=== Available records ===
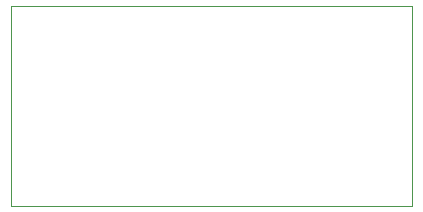
<source format=gbr>
%TF.GenerationSoftware,KiCad,Pcbnew,(5.99.0-8775-g06a515339c)*%
%TF.CreationDate,2021-02-12T20:04:27-05:00*%
%TF.ProjectId,dock,646f636b-2e6b-4696-9361-645f70636258,rev?*%
%TF.SameCoordinates,Original*%
%TF.FileFunction,Profile,NP*%
%FSLAX46Y46*%
G04 Gerber Fmt 4.6, Leading zero omitted, Abs format (unit mm)*
G04 Created by KiCad (PCBNEW (5.99.0-8775-g06a515339c)) date 2021-02-12 20:04:27*
%MOMM*%
%LPD*%
G01*
G04 APERTURE LIST*
%TA.AperFunction,Profile*%
%ADD10C,0.100000*%
%TD*%
G04 APERTURE END LIST*
D10*
X-7000000Y-11000000D02*
X-7000000Y6000000D01*
X27000000Y-11000000D02*
X-7000000Y-11000000D01*
X27000000Y6000000D02*
X27000000Y-11000000D01*
X-7000000Y6000000D02*
X27000000Y6000000D01*
M02*

</source>
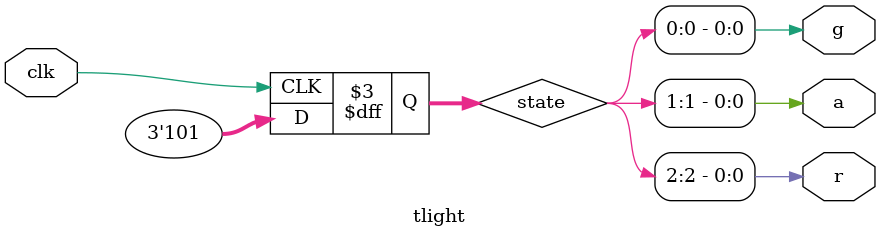
<source format=sv>
module tlight(input logic clk,
              output logic r,
              output logic a,
              output logic g);

logic [2:0] state;

initial
begin
    state = 0;
end;

// enter code here
always_ff @(posedge clk)
begin
  state <= 3'b101;
  /*state <= (state == 3'b100) ? 3'b110:
          (state == 3'b110) ? 3'b001:
          (state == 3'b001) ? 3'b010:
          (state == 3'b010) ? 3'b100:
          3'b001;*/
end;

assign g = state[0];
assign a = state[1];
assign r = state[2];
endmodule // tlights

</source>
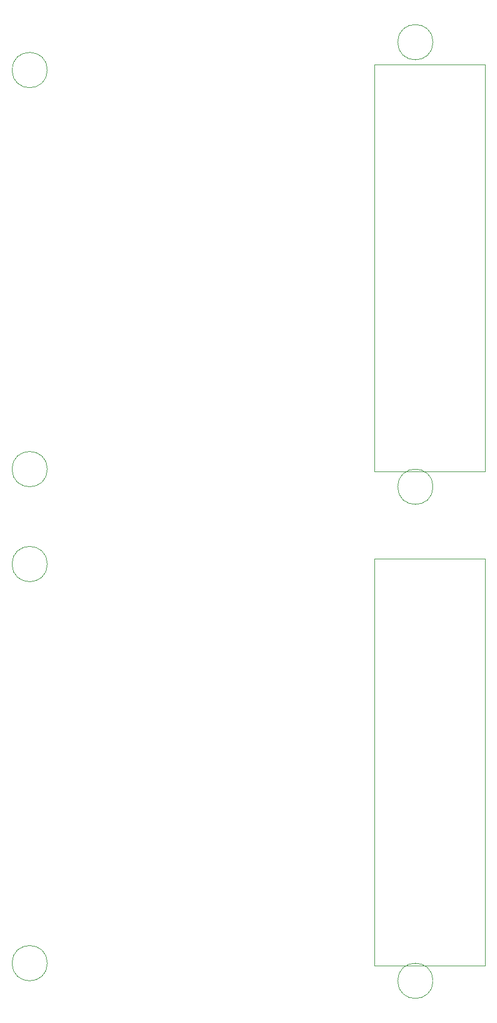
<source format=gbr>
%TF.GenerationSoftware,KiCad,Pcbnew,7.0.10-7.0.10~ubuntu22.04.1*%
%TF.CreationDate,2024-03-14T13:40:30-04:00*%
%TF.ProjectId,dioBreakOutBoard,64696f42-7265-4616-9b4f-7574426f6172,rev?*%
%TF.SameCoordinates,Original*%
%TF.FileFunction,Other,User*%
%FSLAX46Y46*%
G04 Gerber Fmt 4.6, Leading zero omitted, Abs format (unit mm)*
G04 Created by KiCad (PCBNEW 7.0.10-7.0.10~ubuntu22.04.1) date 2024-03-14 13:40:30*
%MOMM*%
%LPD*%
G01*
G04 APERTURE LIST*
%ADD10C,0.050000*%
G04 APERTURE END LIST*
D10*
%TO.C,H2*%
X232900000Y-22750000D02*
G75*
G03*
X227900000Y-22750000I-2500000J0D01*
G01*
X227900000Y-22750000D02*
G75*
G03*
X232900000Y-22750000I2500000J0D01*
G01*
%TO.C,H1*%
X178300000Y-26700000D02*
G75*
G03*
X173300000Y-26700000I-2500000J0D01*
G01*
X173300000Y-26700000D02*
G75*
G03*
X178300000Y-26700000I2500000J0D01*
G01*
%TO.C,J2*%
X240240000Y-83620000D02*
X240240000Y-25950000D01*
X240240000Y-83620000D02*
X224560000Y-83620000D01*
X240240000Y-25950000D02*
X224560000Y-25950000D01*
X224560000Y-83620000D02*
X224560000Y-25950000D01*
%TO.C,H5*%
X178300000Y-153250000D02*
G75*
G03*
X173300000Y-153250000I-2500000J0D01*
G01*
X173300000Y-153250000D02*
G75*
G03*
X178300000Y-153250000I2500000J0D01*
G01*
%TO.C,H4*%
X232900000Y-85750000D02*
G75*
G03*
X227900000Y-85750000I-2500000J0D01*
G01*
X227900000Y-85750000D02*
G75*
G03*
X232900000Y-85750000I2500000J0D01*
G01*
%TO.C,H7*%
X178300000Y-96700000D02*
G75*
G03*
X173300000Y-96700000I-2500000J0D01*
G01*
X173300000Y-96700000D02*
G75*
G03*
X178300000Y-96700000I2500000J0D01*
G01*
%TO.C,H6*%
X232900000Y-155750000D02*
G75*
G03*
X227900000Y-155750000I-2500000J0D01*
G01*
X227900000Y-155750000D02*
G75*
G03*
X232900000Y-155750000I2500000J0D01*
G01*
%TO.C,P1*%
X240240000Y-153610000D02*
X240240000Y-95940000D01*
X240240000Y-153610000D02*
X224560000Y-153610000D01*
X240240000Y-95940000D02*
X224560000Y-95940000D01*
X224560000Y-153610000D02*
X224560000Y-95940000D01*
%TO.C,H3*%
X178300000Y-83250000D02*
G75*
G03*
X173300000Y-83250000I-2500000J0D01*
G01*
X173300000Y-83250000D02*
G75*
G03*
X178300000Y-83250000I2500000J0D01*
G01*
%TD*%
M02*

</source>
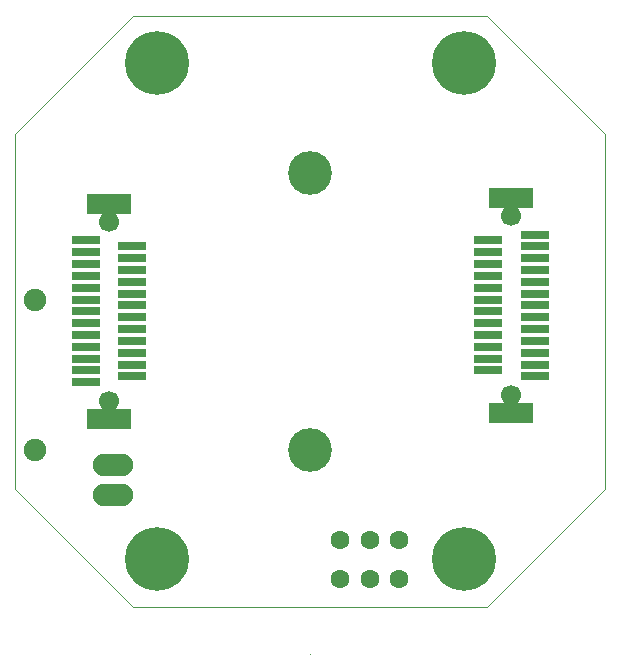
<source format=gbs>
G04 (created by PCBNEW (2013-09-06 BZR 4312)-stable) date P 15 sept  2013 15:04:35 EEST*
%MOIN*%
G04 Gerber Fmt 3.4, Leading zero omitted, Abs format*
%FSLAX34Y34*%
G01*
G70*
G90*
G04 APERTURE LIST*
%ADD10C,0.000787*%
%ADD11C,0.001000*%
%ADD12C,0.066929*%
%ADD13R,0.149606X0.066929*%
%ADD14R,0.097638X0.031496*%
%ADD15C,0.145669*%
%ADD16C,0.074803*%
%ADD17O,0.134448X0.075048*%
%ADD18C,0.062992*%
%ADD19C,0.212598*%
G04 APERTURE END LIST*
G54D10*
G54D11*
X49213Y-56692D02*
G75*
G03X49213Y-56692I0J0D01*
G74*
G01*
X49211Y-56692D02*
X49213Y-56692D01*
X49212Y-56691D02*
X49212Y-56693D01*
X43307Y-55118D02*
X39370Y-51181D01*
X55118Y-55118D02*
X43307Y-55118D01*
X59055Y-51181D02*
X55118Y-55118D01*
X59055Y-39370D02*
X59055Y-51181D01*
X55118Y-35433D02*
X59055Y-39370D01*
X43307Y-35433D02*
X55118Y-35433D01*
X39370Y-39370D02*
X43307Y-35433D01*
X39370Y-51181D02*
X39370Y-39370D01*
G54D12*
X42503Y-42303D03*
X42503Y-48248D03*
G54D13*
X42503Y-41692D03*
X42503Y-48858D03*
G54D14*
X41732Y-47637D03*
X41732Y-47244D03*
X41732Y-46850D03*
X41732Y-46456D03*
X41732Y-46062D03*
X41732Y-45669D03*
X41732Y-45275D03*
X41732Y-44881D03*
X41732Y-44488D03*
X41732Y-44094D03*
X41732Y-43700D03*
X41732Y-43307D03*
X41732Y-42913D03*
X43275Y-43110D03*
X43275Y-43503D03*
X43275Y-43897D03*
X43275Y-44291D03*
X43275Y-44685D03*
X43275Y-45078D03*
X43275Y-45472D03*
X43275Y-45866D03*
X43275Y-46259D03*
X43275Y-46653D03*
X43275Y-47047D03*
X43275Y-47440D03*
G54D12*
X42503Y-48248D03*
X42503Y-42303D03*
G54D13*
X42503Y-48858D03*
X42503Y-41692D03*
G54D12*
X55921Y-48051D03*
X55921Y-42106D03*
G54D13*
X55921Y-48661D03*
X55921Y-41496D03*
G54D14*
X56692Y-42716D03*
X56692Y-43110D03*
X56692Y-43503D03*
X56692Y-43897D03*
X56692Y-44291D03*
X56692Y-44685D03*
X56692Y-45078D03*
X56692Y-45472D03*
X56692Y-45866D03*
X56692Y-46259D03*
X56692Y-46653D03*
X56692Y-47047D03*
X56692Y-47440D03*
X55149Y-47244D03*
X55149Y-46850D03*
X55149Y-46456D03*
X55149Y-46062D03*
X55149Y-45669D03*
X55149Y-45275D03*
X55149Y-44881D03*
X55149Y-44488D03*
X55149Y-44094D03*
X55149Y-43700D03*
X55149Y-43307D03*
X55149Y-42913D03*
G54D12*
X55921Y-42106D03*
X55921Y-48051D03*
G54D13*
X55921Y-41496D03*
X55921Y-48661D03*
G54D15*
X49212Y-40649D03*
X49212Y-49901D03*
G54D16*
X40033Y-49901D03*
X40033Y-44901D03*
G54D17*
X42650Y-51400D03*
X42650Y-50400D03*
G54D18*
X51200Y-52900D03*
X51200Y-54199D03*
X52184Y-52900D03*
X52184Y-54199D03*
X50215Y-52900D03*
X50215Y-54199D03*
G54D19*
X44094Y-37007D03*
X54330Y-37007D03*
X54330Y-53543D03*
X44094Y-53543D03*
M02*

</source>
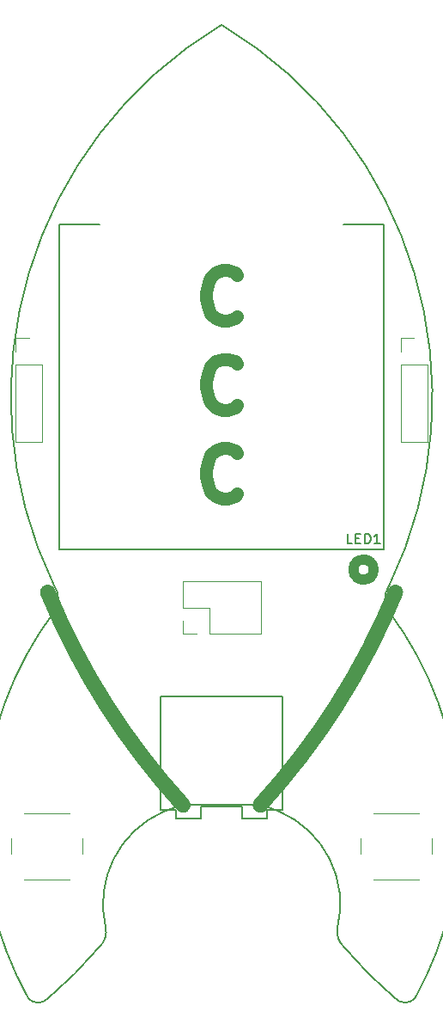
<source format=gto>
%TF.GenerationSoftware,KiCad,Pcbnew,5.1.0*%
%TF.CreationDate,2019-05-24T21:58:45+02:00*%
%TF.ProjectId,c4-blinkenrocket,63342d62-6c69-46e6-9b65-6e726f636b65,rev?*%
%TF.SameCoordinates,PX5f5e100PY8f0d180*%
%TF.FileFunction,Legend,Top*%
%TF.FilePolarity,Positive*%
%FSLAX46Y46*%
G04 Gerber Fmt 4.6, Leading zero omitted, Abs format (unit mm)*
G04 Created by KiCad (PCBNEW 5.1.0) date 2019-05-24 21:58:45*
%MOMM*%
%LPD*%
G04 APERTURE LIST*
%ADD10C,1.250000*%
%ADD11C,1.500000*%
%ADD12C,0.150000*%
%ADD13C,1.000000*%
%ADD14C,0.120000*%
G04 APERTURE END LIST*
D10*
X26547619Y67964286D02*
X26309523Y67726191D01*
X25595238Y67488096D01*
X25119047Y67488096D01*
X24404761Y67726191D01*
X23928571Y68202381D01*
X23690476Y68678572D01*
X23452380Y69630953D01*
X23452380Y70345239D01*
X23690476Y71297620D01*
X23928571Y71773810D01*
X24404761Y72250000D01*
X25119047Y72488096D01*
X25595238Y72488096D01*
X26309523Y72250000D01*
X26547619Y72011905D01*
X26547619Y59214286D02*
X26309523Y58976191D01*
X25595238Y58738096D01*
X25119047Y58738096D01*
X24404761Y58976191D01*
X23928571Y59452381D01*
X23690476Y59928572D01*
X23452380Y60880953D01*
X23452380Y61595239D01*
X23690476Y62547620D01*
X23928571Y63023810D01*
X24404761Y63500000D01*
X25119047Y63738096D01*
X25595238Y63738096D01*
X26309523Y63500000D01*
X26547619Y63261905D01*
X26547619Y50464286D02*
X26309523Y50226191D01*
X25595238Y49988096D01*
X25119047Y49988096D01*
X24404761Y50226191D01*
X23928571Y50702381D01*
X23690476Y51178572D01*
X23452380Y52130953D01*
X23452380Y52845239D01*
X23690476Y53797620D01*
X23928571Y54273810D01*
X24404761Y54750000D01*
X25119047Y54988096D01*
X25595238Y54988096D01*
X26309523Y54750000D01*
X26547619Y54511905D01*
D11*
X42148600Y40765285D02*
G75*
G02X28813600Y19810285I-66088355J27335771D01*
G01*
X7858600Y40765285D02*
G75*
G03X21193600Y19810285I66088355J27335771D01*
G01*
D12*
X8493601Y41400284D02*
G75*
G02X8493600Y38860285I-1813748J-1269999D01*
G01*
X8493601Y38860285D02*
G75*
G03X5953600Y760285I28064427J-21005629D01*
G01*
X13573600Y7745285D02*
G75*
G02X19288600Y19175285I9668372J2309564D01*
G01*
X21828600Y19810285D02*
X28178600Y19810285D01*
X28178600Y19810285D02*
G75*
G02X30718600Y19175285I-162149J-6046100D01*
G01*
X25003600Y96645284D02*
G75*
G02X41513600Y41400285I-21889669J-36631251D01*
G01*
X41513600Y41400285D02*
G75*
G03X41513600Y38860285I1813748J-1270000D01*
G01*
X41513600Y38860284D02*
G75*
G02X44053600Y760285I-28064427J-21005628D01*
G01*
X44053599Y760285D02*
G75*
G02X42148600Y760285I-952499J922906D01*
G01*
X42148600Y760285D02*
G75*
G02X37068600Y5840285I27666882J32746882D01*
G01*
X37068600Y5840284D02*
G75*
G02X36433600Y7745285I1332279J1502427D01*
G01*
X36433601Y7745286D02*
G75*
G03X30718600Y19175285I-9668372J2309563D01*
G01*
X21828600Y19810285D02*
G75*
G03X19288600Y19175285I162150J-6046100D01*
G01*
X25003601Y96645286D02*
G75*
G03X8493600Y41400285I21889669J-36631253D01*
G01*
X5953601Y760285D02*
G75*
G03X7858600Y760285I952499J922906D01*
G01*
X12938600Y5840285D02*
G75*
G03X13573600Y7745285I-1332278J1502426D01*
G01*
X7858600Y760285D02*
G75*
G03X12938600Y5840285I-27666882J32746882D01*
G01*
X9000000Y77000000D02*
X13000000Y77000000D01*
X9000000Y45000000D02*
X9000000Y77000000D01*
X41000000Y45000000D02*
X9000000Y45000000D01*
X41000000Y77000000D02*
X41000000Y45000000D01*
X37000000Y77000000D02*
X41000000Y77000000D01*
D13*
X40000000Y43000000D02*
G75*
G03X40000000Y43000000I-1000000J0D01*
G01*
D14*
X45750000Y15000000D02*
X45750000Y16500000D01*
X44500000Y19000000D02*
X40000000Y19000000D01*
X38750000Y16500000D02*
X38750000Y15000000D01*
X40000000Y12500000D02*
X44500000Y12500000D01*
X11250000Y15000000D02*
X11250000Y16500000D01*
X10000000Y19000000D02*
X5500000Y19000000D01*
X4250000Y16500000D02*
X4250000Y15000000D01*
X5500000Y12500000D02*
X10000000Y12500000D01*
D12*
X29500000Y19300000D02*
X29500000Y18500000D01*
X31000000Y19300000D02*
X29500000Y19300000D01*
X31000000Y30500000D02*
X31000000Y19300000D01*
X19000000Y30500000D02*
X31000000Y30500000D01*
X19000000Y19300000D02*
X19000000Y30500000D01*
X20500000Y19300000D02*
X19000000Y19300000D01*
X20500000Y18500000D02*
X20500000Y19300000D01*
X23000000Y18500000D02*
X20500000Y18500000D01*
X23000000Y19700000D02*
X23000000Y18500000D01*
X27000000Y19700000D02*
X23000000Y19700000D01*
X27000000Y18500000D02*
X27000000Y19700000D01*
X29500000Y18500000D02*
X27000000Y18500000D01*
D14*
X4670000Y65830000D02*
X6000000Y65830000D01*
X4670000Y64500000D02*
X4670000Y65830000D01*
X4670000Y63230000D02*
X7330000Y63230000D01*
X7330000Y63230000D02*
X7330000Y55550000D01*
X4670000Y63230000D02*
X4670000Y55550000D01*
X4670000Y55550000D02*
X7330000Y55550000D01*
X42670000Y65830000D02*
X44000000Y65830000D01*
X42670000Y64500000D02*
X42670000Y65830000D01*
X42670000Y63230000D02*
X45330000Y63230000D01*
X45330000Y63230000D02*
X45330000Y55550000D01*
X42670000Y63230000D02*
X42670000Y55550000D01*
X42670000Y55550000D02*
X45330000Y55550000D01*
X21170000Y36670000D02*
X21170000Y38000000D01*
X22500000Y36670000D02*
X21170000Y36670000D01*
X21170000Y39270000D02*
X21170000Y41870000D01*
X23770000Y39270000D02*
X21170000Y39270000D01*
X23770000Y36670000D02*
X23770000Y39270000D01*
X21170000Y41870000D02*
X28910000Y41870000D01*
X23770000Y36670000D02*
X28910000Y36670000D01*
X28910000Y36670000D02*
X28910000Y41870000D01*
D12*
X37880952Y45547620D02*
X37404761Y45547620D01*
X37404761Y46547620D01*
X38214285Y46071429D02*
X38547619Y46071429D01*
X38690476Y45547620D02*
X38214285Y45547620D01*
X38214285Y46547620D01*
X38690476Y46547620D01*
X39119047Y45547620D02*
X39119047Y46547620D01*
X39357142Y46547620D01*
X39500000Y46500000D01*
X39595238Y46404762D01*
X39642857Y46309524D01*
X39690476Y46119048D01*
X39690476Y45976191D01*
X39642857Y45785715D01*
X39595238Y45690477D01*
X39500000Y45595239D01*
X39357142Y45547620D01*
X39119047Y45547620D01*
X40642857Y45547620D02*
X40071428Y45547620D01*
X40357142Y45547620D02*
X40357142Y46547620D01*
X40261904Y46404762D01*
X40166666Y46309524D01*
X40071428Y46261905D01*
M02*

</source>
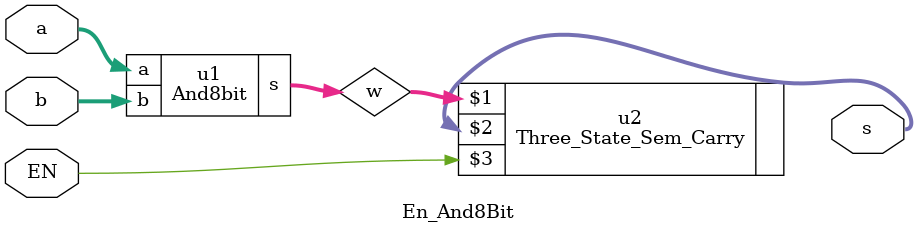
<source format=v>
`include "Three_States.v"

module AndBit(a, b, s);
    input a, b;
    output s;

    assign s = a & b;
endmodule

module And8bit(a, b, s);
    input [7:0]a;
    input [7:0]b;
    output [7:0]s;

    AndBit u1(a[0], b[0], s[0]);
    AndBit u2(a[1], b[1], s[1]);
    AndBit u3(a[2], b[2], s[2]);
    AndBit u4(a[3], b[3], s[3]);
    AndBit u5(a[4], b[4], s[4]);
    AndBit u6(a[5], b[5], s[5]);
    AndBit u7(a[6], b[6], s[6]);
    AndBit u8(a[7], b[7], s[7]);
endmodule

module En_And8Bit(a, b, EN, s);
    input [7:0]a;
    input [7:0]b;
    input EN;
    output [7:0]s;
    wire [7:0]w;

    And8bit u1(a, b, w);

    Three_State_Sem_Carry u2(w, s, EN);
endmodule
</source>
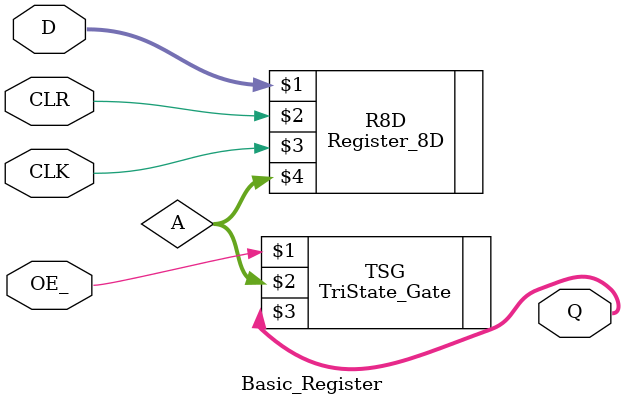
<source format=v>
`timescale 1ns / 1ps


module Basic_Register(
    input [7:0] D,
    input CLK,CLR,OE_,
    output [7:0] Q
    );

    wire [7:0] A;
    Register_8D R8D(D,CLR,CLK,A);
    TriState_Gate TSG(OE_,A,Q);
endmodule

</source>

=== Work order ===
Transcribe, exactly and without additions, the lines of the records above, beginning with the line that contains "X56692Y-42716D03*" and ending with the line that contains "X55149Y-43700D03*", both included.

=== Result for this task ===
X56692Y-42716D03*
X56692Y-43110D03*
X56692Y-43503D03*
X56692Y-43897D03*
X56692Y-44291D03*
X56692Y-44685D03*
X56692Y-45078D03*
X56692Y-45472D03*
X56692Y-45866D03*
X56692Y-46259D03*
X56692Y-46653D03*
X56692Y-47047D03*
X56692Y-47440D03*
X55149Y-47244D03*
X55149Y-46850D03*
X55149Y-46456D03*
X55149Y-46062D03*
X55149Y-45669D03*
X55149Y-45275D03*
X55149Y-44881D03*
X55149Y-44488D03*
X55149Y-44094D03*
X55149Y-43700D03*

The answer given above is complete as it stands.